- DATA EXTRACT -
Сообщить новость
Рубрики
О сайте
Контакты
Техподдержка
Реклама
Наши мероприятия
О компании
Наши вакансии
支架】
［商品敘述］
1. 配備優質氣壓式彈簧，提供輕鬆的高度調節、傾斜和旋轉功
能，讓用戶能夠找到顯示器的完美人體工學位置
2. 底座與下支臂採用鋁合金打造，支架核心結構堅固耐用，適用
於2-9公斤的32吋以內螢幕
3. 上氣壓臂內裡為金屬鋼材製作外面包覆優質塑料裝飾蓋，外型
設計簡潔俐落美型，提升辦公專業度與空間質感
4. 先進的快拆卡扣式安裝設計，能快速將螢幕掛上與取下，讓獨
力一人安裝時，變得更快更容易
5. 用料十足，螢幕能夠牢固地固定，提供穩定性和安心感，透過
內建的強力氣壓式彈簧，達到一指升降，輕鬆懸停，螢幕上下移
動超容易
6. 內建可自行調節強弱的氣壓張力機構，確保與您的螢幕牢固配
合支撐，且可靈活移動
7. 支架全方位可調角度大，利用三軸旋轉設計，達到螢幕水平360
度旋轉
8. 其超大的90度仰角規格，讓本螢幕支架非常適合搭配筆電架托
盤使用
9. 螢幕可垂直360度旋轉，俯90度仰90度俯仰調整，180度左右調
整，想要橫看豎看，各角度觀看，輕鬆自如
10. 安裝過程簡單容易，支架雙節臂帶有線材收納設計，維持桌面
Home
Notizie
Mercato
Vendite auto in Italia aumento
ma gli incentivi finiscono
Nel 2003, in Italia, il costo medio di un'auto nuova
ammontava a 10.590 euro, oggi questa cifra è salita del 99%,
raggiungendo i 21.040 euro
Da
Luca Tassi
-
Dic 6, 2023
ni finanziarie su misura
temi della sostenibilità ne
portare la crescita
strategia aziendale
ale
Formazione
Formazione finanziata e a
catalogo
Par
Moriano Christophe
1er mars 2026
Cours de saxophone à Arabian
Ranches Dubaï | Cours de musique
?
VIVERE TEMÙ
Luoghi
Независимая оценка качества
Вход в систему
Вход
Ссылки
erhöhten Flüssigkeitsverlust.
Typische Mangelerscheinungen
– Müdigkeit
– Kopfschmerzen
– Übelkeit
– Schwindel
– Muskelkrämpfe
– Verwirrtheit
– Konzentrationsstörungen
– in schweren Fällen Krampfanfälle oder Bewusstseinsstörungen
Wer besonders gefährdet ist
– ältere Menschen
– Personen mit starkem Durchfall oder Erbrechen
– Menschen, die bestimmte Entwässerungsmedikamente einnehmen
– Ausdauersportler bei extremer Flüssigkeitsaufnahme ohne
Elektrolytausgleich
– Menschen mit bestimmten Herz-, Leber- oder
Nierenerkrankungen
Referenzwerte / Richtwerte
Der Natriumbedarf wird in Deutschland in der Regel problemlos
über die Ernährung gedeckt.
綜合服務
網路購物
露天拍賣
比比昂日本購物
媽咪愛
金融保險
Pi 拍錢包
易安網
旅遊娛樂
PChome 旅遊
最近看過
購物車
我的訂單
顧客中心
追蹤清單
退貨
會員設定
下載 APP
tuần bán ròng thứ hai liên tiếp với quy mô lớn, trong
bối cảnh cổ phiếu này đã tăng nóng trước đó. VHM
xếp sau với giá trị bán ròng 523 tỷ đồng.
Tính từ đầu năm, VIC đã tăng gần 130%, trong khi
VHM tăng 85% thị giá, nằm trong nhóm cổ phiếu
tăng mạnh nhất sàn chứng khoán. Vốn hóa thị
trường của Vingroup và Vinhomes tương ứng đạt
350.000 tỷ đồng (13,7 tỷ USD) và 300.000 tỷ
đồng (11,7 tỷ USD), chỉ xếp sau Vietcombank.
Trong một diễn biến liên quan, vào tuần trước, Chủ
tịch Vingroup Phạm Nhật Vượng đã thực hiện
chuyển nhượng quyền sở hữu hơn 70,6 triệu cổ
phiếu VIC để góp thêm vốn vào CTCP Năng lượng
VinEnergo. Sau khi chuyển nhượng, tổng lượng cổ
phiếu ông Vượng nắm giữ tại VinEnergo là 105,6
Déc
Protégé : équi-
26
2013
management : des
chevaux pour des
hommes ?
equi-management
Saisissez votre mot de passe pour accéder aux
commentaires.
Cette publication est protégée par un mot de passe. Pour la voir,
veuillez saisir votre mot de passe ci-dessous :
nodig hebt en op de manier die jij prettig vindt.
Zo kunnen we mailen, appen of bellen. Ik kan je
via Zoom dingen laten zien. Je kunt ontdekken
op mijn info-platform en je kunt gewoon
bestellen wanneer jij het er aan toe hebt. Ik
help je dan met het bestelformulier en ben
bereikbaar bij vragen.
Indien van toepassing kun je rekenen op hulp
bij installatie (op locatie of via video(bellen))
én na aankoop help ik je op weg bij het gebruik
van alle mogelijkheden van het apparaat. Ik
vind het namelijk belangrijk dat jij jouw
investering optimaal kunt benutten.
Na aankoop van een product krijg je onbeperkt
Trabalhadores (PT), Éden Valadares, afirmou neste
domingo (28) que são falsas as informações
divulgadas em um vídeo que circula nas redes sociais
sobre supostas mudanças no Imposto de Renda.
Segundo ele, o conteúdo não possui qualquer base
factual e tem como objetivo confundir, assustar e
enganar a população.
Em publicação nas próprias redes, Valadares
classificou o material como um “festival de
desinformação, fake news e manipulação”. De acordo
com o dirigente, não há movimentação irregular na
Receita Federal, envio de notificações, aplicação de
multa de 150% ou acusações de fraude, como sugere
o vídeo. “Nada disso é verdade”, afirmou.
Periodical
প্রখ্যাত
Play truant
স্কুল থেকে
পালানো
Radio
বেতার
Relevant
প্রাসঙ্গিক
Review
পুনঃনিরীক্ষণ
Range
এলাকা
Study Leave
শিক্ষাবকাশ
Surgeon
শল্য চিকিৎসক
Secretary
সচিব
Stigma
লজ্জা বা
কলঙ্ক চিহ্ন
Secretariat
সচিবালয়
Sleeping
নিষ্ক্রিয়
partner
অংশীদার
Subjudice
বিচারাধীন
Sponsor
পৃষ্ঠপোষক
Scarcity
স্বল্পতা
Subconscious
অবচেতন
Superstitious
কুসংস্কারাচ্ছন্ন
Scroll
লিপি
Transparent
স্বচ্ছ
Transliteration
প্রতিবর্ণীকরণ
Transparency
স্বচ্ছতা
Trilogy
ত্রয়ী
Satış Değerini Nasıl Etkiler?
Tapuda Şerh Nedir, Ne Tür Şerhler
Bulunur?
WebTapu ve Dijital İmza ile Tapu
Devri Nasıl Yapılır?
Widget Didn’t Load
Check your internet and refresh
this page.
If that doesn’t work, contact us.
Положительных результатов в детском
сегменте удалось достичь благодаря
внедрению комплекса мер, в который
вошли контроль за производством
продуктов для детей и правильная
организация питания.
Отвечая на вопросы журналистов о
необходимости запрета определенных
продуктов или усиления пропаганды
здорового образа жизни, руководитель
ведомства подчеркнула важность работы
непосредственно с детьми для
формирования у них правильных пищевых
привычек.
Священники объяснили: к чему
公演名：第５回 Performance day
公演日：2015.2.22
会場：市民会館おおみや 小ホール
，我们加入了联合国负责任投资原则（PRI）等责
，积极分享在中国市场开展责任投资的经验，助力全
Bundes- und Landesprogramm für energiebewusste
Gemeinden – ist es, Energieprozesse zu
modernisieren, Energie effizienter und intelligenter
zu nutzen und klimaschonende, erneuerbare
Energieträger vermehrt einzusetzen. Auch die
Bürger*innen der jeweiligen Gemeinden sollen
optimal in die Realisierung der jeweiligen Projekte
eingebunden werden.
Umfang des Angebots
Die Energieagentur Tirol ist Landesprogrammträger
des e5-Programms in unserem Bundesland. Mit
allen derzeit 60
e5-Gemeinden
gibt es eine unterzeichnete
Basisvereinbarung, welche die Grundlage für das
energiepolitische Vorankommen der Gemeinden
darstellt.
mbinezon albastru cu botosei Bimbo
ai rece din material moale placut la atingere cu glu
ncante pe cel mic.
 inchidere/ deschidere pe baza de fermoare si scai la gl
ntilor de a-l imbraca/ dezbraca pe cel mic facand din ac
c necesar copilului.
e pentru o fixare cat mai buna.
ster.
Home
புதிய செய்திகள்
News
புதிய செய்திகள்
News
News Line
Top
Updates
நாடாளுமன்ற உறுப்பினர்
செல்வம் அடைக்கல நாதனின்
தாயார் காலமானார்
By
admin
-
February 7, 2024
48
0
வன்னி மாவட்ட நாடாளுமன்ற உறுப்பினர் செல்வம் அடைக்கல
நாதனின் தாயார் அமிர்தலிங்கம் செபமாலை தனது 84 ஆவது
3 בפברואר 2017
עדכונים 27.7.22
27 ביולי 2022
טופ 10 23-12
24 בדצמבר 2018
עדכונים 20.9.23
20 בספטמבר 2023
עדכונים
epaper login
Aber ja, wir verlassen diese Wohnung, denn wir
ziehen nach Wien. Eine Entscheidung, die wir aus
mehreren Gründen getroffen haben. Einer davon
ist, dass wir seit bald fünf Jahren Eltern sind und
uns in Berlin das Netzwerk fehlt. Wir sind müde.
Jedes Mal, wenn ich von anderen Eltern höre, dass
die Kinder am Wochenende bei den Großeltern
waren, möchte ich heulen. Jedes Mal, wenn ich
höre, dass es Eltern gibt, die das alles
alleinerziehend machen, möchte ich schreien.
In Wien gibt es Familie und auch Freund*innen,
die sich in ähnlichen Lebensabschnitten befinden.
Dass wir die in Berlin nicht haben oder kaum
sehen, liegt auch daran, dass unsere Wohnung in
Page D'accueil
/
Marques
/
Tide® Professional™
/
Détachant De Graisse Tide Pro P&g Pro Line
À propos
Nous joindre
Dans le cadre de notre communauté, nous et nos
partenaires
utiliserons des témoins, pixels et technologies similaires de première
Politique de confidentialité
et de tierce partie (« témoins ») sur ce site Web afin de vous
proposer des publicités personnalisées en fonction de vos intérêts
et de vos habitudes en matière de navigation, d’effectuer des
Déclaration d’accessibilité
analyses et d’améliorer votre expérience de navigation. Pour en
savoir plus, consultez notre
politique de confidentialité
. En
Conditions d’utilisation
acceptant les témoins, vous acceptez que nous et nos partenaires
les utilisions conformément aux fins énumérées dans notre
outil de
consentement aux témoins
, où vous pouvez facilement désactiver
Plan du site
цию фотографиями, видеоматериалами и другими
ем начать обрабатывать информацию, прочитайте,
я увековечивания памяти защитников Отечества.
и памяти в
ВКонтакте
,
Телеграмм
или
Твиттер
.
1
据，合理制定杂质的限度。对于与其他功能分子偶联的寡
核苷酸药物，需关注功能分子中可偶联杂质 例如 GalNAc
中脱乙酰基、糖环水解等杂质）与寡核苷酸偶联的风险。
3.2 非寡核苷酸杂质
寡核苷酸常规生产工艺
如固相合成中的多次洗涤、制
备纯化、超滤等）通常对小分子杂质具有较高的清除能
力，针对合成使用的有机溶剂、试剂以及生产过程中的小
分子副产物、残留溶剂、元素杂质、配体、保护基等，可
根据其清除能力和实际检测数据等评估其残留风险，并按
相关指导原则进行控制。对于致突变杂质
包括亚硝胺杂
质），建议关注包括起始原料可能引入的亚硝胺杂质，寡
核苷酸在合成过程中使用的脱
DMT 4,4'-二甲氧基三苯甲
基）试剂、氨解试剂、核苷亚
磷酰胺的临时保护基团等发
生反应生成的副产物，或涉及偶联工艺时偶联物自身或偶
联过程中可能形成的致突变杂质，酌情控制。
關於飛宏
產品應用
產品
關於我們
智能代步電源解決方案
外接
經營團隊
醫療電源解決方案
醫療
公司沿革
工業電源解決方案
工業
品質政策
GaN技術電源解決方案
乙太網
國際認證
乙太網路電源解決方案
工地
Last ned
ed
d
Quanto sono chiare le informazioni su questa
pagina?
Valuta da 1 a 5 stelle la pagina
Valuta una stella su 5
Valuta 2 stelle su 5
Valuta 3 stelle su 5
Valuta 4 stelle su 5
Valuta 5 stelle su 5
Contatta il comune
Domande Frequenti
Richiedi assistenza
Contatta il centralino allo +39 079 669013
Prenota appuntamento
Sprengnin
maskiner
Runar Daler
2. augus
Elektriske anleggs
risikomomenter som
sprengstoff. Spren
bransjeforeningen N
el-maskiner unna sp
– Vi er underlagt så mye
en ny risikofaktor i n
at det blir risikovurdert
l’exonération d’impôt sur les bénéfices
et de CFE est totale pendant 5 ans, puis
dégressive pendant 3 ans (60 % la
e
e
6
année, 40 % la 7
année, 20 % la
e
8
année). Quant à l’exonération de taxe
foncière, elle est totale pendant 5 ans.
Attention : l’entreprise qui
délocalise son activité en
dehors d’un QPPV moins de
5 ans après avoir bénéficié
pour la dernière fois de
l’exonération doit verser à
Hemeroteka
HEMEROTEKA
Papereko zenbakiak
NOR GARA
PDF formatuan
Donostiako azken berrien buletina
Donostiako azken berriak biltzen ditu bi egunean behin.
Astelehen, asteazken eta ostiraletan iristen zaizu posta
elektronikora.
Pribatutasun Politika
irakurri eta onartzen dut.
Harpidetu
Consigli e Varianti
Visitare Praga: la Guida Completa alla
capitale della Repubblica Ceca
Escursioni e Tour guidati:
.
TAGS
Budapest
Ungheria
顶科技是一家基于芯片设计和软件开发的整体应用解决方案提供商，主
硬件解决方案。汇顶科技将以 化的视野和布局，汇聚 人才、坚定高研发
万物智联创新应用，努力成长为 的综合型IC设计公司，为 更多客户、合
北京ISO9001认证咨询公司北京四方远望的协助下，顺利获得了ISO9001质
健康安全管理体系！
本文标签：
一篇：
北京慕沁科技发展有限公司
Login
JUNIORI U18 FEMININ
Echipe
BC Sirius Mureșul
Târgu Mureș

- TASK ITEM -
Review the preceding data and report every line that includes the string "продуктов".

- YOUR SOLUTION -
продуктов для детей и правильная
продуктов или усиления пропаганды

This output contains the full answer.